🕌 Automating mosque seat bookings
This is one of those projects born out of genuine frustration. Our mosque uses an online seat allocation system for major events. Bookings go live at staggered times based on your registration tag, and seats fill up fast — especially the good ones. Missing the window by a few minutes can mean the difference between sitting together as a family or being scattered across the hall.
So naturally, I automated it.
Reverse-engineering the API
The booking system doesn’t have public API documentation, so I started by reverse-engineering it. I spent time inspecting network requests in the browser dev tools and documented the entire API: events, seat allocations, booking, cancellation, and swaps. The result is a knowledge base document that maps out every endpoint, request format, and response structure.
The system works on a tag-based staggered window model — different groups get access at different times, creating a natural queue. Understanding this was key to timing the automation correctly.
The automation
The script itself is relatively simple — a Python polling loop that checks every 15 seconds whether booking has gone live for a specific user tag. Once it detects that the window is open, it sends notifications via macOS alerts and Mailgun emails so I can jump in and book immediately.

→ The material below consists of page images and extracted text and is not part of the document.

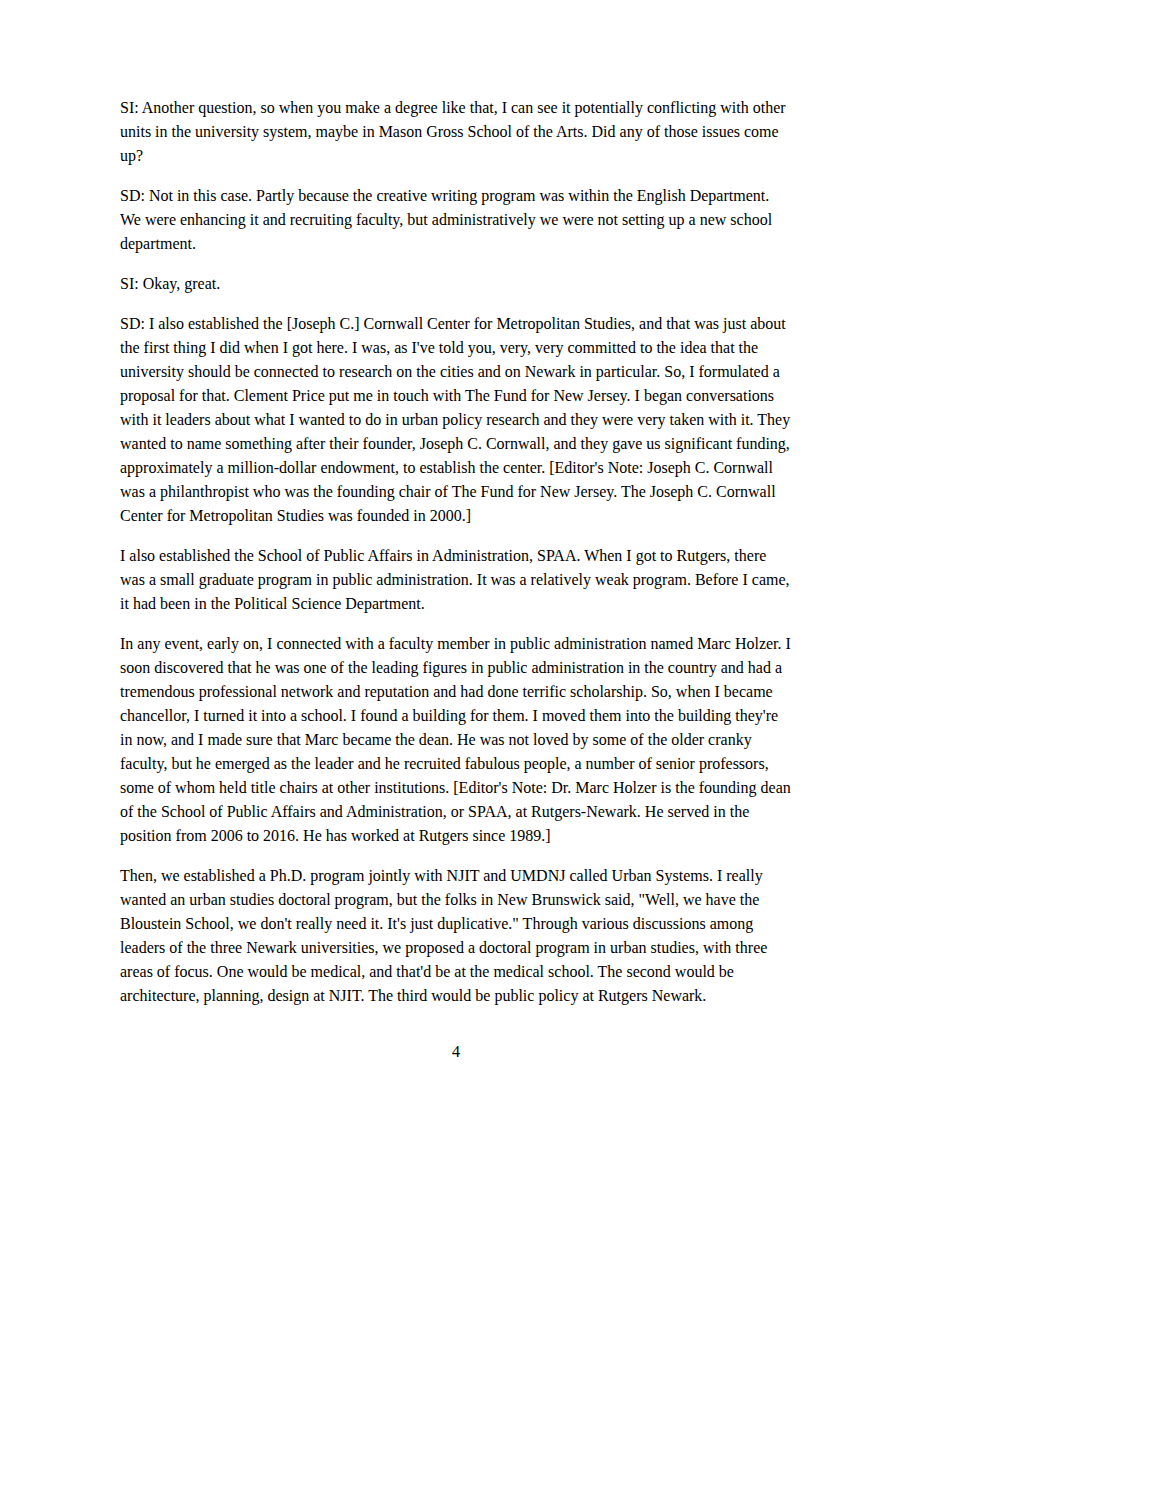SI: Another question, so when you make a degree like that, I can see it potentially conflicting with other units in the university system, maybe in Mason Gross School of the Arts. Did any of those issues come up?
SD: Not in this case. Partly because the creative writing program was within the English Department. We were enhancing it and recruiting faculty, but administratively we were not setting up a new school department.
SI: Okay, great.
SD: I also established the [Joseph C.] Cornwall Center for Metropolitan Studies, and that was just about the first thing I did when I got here. I was, as I've told you, very, very committed to the idea that the university should be connected to research on the cities and on Newark in particular. So, I formulated a proposal for that. Clement Price put me in touch with The Fund for New Jersey. I began conversations with it leaders about what I wanted to do in urban policy research and they were very taken with it. They wanted to name something after their founder, Joseph C. Cornwall, and they gave us significant funding, approximately a million-dollar endowment, to establish the center. [Editor's Note: Joseph C. Cornwall was a philanthropist who was the founding chair of The Fund for New Jersey. The Joseph C. Cornwall Center for Metropolitan Studies was founded in 2000.]
I also established the School of Public Affairs in Administration, SPAA. When I got to Rutgers, there was a small graduate program in public administration. It was a relatively weak program. Before I came, it had been in the Political Science Department.
In any event, early on, I connected with a faculty member in public administration named Marc Holzer. I soon discovered that he was one of the leading figures in public administration in the country and had a tremendous professional network and reputation and had done terrific scholarship. So, when I became chancellor, I turned it into a school. I found a building for them. I moved them into the building they're in now, and I made sure that Marc became the dean. He was not loved by some of the older cranky faculty, but he emerged as the leader and he recruited fabulous people, a number of senior professors, some of whom held title chairs at other institutions. [Editor's Note: Dr. Marc Holzer is the founding dean of the School of Public Affairs and Administration, or SPAA, at Rutgers-Newark. He served in the position from 2006 to 2016. He has worked at Rutgers since 1989.]
Then, we established a Ph.D. program jointly with NJIT and UMDNJ called Urban Systems. I really wanted an urban studies doctoral program, but the folks in New Brunswick said, "Well, we have the Bloustein School, we don't really need it. It's just duplicative." Through various discussions among leaders of the three Newark universities, we proposed a doctoral program in urban studies, with three areas of focus. One would be medical, and that'd be at the medical school. The second would be architecture, planning, design at NJIT. The third would be public policy at Rutgers Newark.
4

It’s deliberately not a fully automatic booker (I still pick the seats myself) — it’s more of a “never miss the window” alarm system. The real value was in understanding the API well enough to know exactly when to act.
Why I like this project
It’s scrappy, it solves a real problem for my family, and the process of reverse-engineering an undocumented API is always satisfying. The knowledge document I wrote while figuring out the API — mapping out every endpoint and edge case — ended up being more interesting than the script itself.
Tech: Python, Mailgun API, macOS notifications.